Selected text:

§

Case sensitivity (was Conjugate is weird)



--- "Felix E. Klee" <felix.klee.maxima@gmx.net> wrote:
> 
> Well, what if a file was written in case sensitive mode and the user
> used  "Foo" and "FOO" to mean different things (from my experience 
> with case sensitive languages this does indeed happen, but "foo", of 
> course, is a stupid example). 

Simple examples usually are :-).  To address this case, what would
happen in a case insensitive environment is Foo would be loaded as
c_foo and FOO would be loaded as c_fc_oc_o, or perhaps some more
intuitive mapping could be found.  In any case, for the purpose of
calculations they would be distinct variables in the case insensitive
environment, which is what matters to Maxima.  The case sensitive
coding "style" Maxima would encourage would be lower case with the
occasional upper case where convenient, so hopefully there wouldn't be
too many cases of c_fc_oc_o.  But the important thing is,
programs/source code/etc would work properly in both environments,
regardless of where they were written.

> Then downcasing will break things. 

Straight FOO->foo downcasing would yes, but that's not what I'm
proposing.  

> And I find it 
> absolutely confusing to have two modes. Just understanding what you
> wrote in your post took quite a while for me. 

That's probably the way I'm writing it - I've got it in my head but it
sorta poped in there and getting out on paper turns out to be harder
than I thought.  Basically the end user would just pick a mode and go -
Maxima would take care of the rest.

> As a Maxima newbie I have the following to say: Please decide on
> either case sensitivity or case insensitivity but not both! I 
> personally prefer case sensitivity. After all, Maxima users 
> (highschool students, etc. included) all have a certain kind of 
> mathematical background and are trained to differentiate between 
> symbols of different case. I don't think that they 
> will have many problems with case sensitivity. They will, however,
> have problems when they want to use e.g. "e" for electron charge and 
> "E" for energy but both refer to the same variable. People on this 
> list have brought up that single letter exception to case
sensitivity, 
> but IMHO such uncommon conventions are confusing, especially to 
> occasional Maxima users.

I'm definitely not liking the idea of exceptions to case insensitivity.
 I propose that we use case sensitive mode by default, but allow case
insensitive people to operate fairly painlessly.

§

Task brief:
Write out the post on case sensitivity, beginning at the words "Simple examples usually" and stopping after "they were written.", and substitute "separate variables" for "distinct variables".

Saved entries
§

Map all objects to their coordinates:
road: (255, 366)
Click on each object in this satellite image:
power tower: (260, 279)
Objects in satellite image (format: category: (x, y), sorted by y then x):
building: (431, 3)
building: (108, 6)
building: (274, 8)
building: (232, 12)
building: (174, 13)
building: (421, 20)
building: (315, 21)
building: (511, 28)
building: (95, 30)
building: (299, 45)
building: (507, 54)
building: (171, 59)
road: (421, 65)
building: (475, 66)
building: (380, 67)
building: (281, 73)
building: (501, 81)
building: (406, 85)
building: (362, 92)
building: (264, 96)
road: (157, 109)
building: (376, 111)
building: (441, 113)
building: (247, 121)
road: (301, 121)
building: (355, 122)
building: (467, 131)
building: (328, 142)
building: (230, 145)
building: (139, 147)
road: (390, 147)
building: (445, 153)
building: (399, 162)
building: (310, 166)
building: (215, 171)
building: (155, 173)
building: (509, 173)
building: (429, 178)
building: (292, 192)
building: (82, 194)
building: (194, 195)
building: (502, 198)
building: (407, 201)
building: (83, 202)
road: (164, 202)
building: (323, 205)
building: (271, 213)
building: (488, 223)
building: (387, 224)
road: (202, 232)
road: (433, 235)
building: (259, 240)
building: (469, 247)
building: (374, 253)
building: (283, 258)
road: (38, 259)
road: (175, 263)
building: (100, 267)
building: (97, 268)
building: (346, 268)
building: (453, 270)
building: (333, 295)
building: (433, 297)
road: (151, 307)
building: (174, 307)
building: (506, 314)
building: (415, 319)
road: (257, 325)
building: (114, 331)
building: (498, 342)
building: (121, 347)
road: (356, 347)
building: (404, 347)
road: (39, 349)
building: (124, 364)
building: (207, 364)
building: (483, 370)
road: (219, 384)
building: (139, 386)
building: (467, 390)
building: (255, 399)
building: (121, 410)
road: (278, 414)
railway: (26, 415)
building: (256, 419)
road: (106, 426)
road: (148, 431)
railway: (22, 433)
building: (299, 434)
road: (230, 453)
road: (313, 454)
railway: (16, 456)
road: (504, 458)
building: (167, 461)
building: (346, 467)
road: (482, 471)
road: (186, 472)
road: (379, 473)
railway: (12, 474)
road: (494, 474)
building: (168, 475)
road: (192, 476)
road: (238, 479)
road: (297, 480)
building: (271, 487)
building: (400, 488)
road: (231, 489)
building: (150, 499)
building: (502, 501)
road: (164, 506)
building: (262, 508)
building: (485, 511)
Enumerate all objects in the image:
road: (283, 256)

§

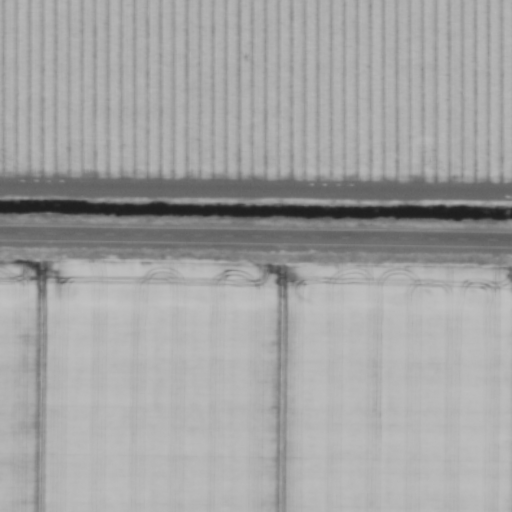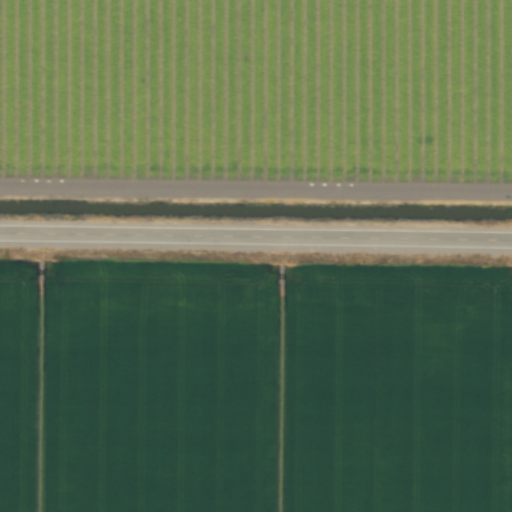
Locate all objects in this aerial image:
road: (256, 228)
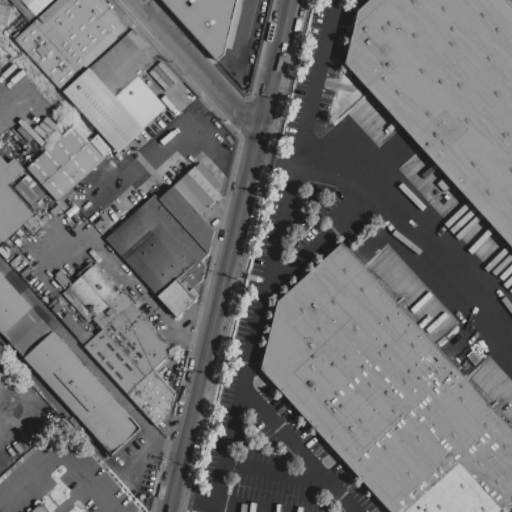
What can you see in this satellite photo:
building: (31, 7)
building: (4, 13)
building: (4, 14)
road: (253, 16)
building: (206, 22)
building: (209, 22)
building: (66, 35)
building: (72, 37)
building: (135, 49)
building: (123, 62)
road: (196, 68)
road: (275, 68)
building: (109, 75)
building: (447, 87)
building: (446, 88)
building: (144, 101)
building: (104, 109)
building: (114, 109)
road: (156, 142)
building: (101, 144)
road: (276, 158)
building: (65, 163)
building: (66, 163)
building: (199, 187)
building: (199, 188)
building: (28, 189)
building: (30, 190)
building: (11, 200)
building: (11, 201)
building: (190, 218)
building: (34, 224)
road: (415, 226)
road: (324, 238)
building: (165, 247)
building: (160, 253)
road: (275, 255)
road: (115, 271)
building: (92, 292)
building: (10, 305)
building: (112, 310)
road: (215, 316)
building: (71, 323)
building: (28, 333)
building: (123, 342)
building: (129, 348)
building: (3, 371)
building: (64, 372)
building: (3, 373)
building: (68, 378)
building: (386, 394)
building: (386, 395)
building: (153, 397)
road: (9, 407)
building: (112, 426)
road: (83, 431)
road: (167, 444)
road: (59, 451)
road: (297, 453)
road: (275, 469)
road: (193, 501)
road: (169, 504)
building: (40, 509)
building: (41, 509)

§

Answer to this exercise:
Simple examples usually are :-).  To address this case, what would
happen in a case insensitive environment is Foo would be loaded as
c_foo and FOO would be loaded as c_fc_oc_o, or perhaps some more
intuitive mapping could be found.  In any case, for the purpose of
calculations they would be separate variables in the case insensitive
environment, which is what matters to Maxima.  The case sensitive
coding "style" Maxima would encourage would be lower case with the
occasional upper case where convenient, so hopefully there wouldn't be
too many cases of c_fc_oc_o.  But the important thing is,
programs/source code/etc would work properly in both environments,
regardless of where they were written.